Power is a predominant question throughout, although there never seems to be an answer to who has it. As the actors dance, they have no character and almost seem out of control of their own bodies. The play starts with the man handing the pregnancy test to his partner, but this male-dominated act isn’t necessarily maintained throughout. The presence of God, mentioned in the first words of the play, challenges any potential power for the characters. And then there is the classic power struggle in the narrative between Frankenstein and his monster: “You are my creator, but I am your master.”

The set itself is powerful. As one enters the auditorium, you are introduced to a grey set with two sole points of colour – the red radio and the blue, half-on screen. Technology scatters the room in screens, a disposed toaster, lamps, low-hanging lights; for audiences familiar with imitating the dog’s work, this is perhaps unsurprising, although their iconic live cameras are not used in this production. This set establishes the main constant in the play, electricity, which is then entwined with nature throughout, be it in images of contorted body forms or snow that looks more like static.

Photo: Frankenstein @ Imitating the Dog

Despite the centrality of the bed, a constant reminder of the act of giving life, the radio is what is most central throughout the production. Acting as a red beating heart that rules the show, it is an almost constant source of noise. Throughout it is used in a range of ways: echoing the narrative, projecting howling winds, projecting news and shipping reports. To accompany the transition scenes which are often done through romantic, almost erotic, dancing, Mahler’s ‘Songs on the Death of Children’ is repeatedly played. The choice of music may seem obvious in hindsight, for its mentions of creation, weather, and bleakness that mirror the play, yet the creative details add to the all-encompassing feeling of the play.

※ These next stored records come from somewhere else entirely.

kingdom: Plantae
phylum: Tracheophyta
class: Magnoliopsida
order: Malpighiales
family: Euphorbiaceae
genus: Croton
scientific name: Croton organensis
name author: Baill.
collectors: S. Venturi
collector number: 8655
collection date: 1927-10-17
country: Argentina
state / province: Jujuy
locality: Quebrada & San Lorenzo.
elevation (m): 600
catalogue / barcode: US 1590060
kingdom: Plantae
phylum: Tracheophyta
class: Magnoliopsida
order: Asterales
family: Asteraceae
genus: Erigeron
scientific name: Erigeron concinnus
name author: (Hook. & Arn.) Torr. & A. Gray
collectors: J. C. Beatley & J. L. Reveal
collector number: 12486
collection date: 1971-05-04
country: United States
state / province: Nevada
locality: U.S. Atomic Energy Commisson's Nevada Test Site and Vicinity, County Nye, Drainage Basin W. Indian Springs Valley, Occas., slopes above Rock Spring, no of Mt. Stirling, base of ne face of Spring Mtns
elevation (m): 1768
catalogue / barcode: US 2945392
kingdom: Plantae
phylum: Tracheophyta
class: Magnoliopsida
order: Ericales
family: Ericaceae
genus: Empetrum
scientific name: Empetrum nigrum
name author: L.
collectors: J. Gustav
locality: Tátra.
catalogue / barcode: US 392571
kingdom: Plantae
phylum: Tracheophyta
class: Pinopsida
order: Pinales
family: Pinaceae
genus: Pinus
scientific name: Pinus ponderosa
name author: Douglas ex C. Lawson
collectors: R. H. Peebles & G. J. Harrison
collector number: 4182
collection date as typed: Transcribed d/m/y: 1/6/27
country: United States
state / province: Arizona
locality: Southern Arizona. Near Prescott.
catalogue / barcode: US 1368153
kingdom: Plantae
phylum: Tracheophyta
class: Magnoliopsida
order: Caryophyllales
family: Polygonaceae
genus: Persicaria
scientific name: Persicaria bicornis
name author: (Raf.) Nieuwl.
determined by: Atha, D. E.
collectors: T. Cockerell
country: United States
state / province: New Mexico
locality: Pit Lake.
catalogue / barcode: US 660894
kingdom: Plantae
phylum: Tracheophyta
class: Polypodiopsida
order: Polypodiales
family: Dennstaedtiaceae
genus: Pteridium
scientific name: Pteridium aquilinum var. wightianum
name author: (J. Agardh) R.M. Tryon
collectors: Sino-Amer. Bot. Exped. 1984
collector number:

The choice to end the production with the couple leaving the flat that has come to almost haunt the entire performance, and turn off the radio as it describes the thundery weather, suggests a final realisation that power and choice is limited, but within each of us. The electricity that has run through the play finally stops, allowing us to sit and reflect on the intense drama that has been created.

The production runs at the Lowry from March 12-14. It comes back to the UK after a run in Switzerland later this month.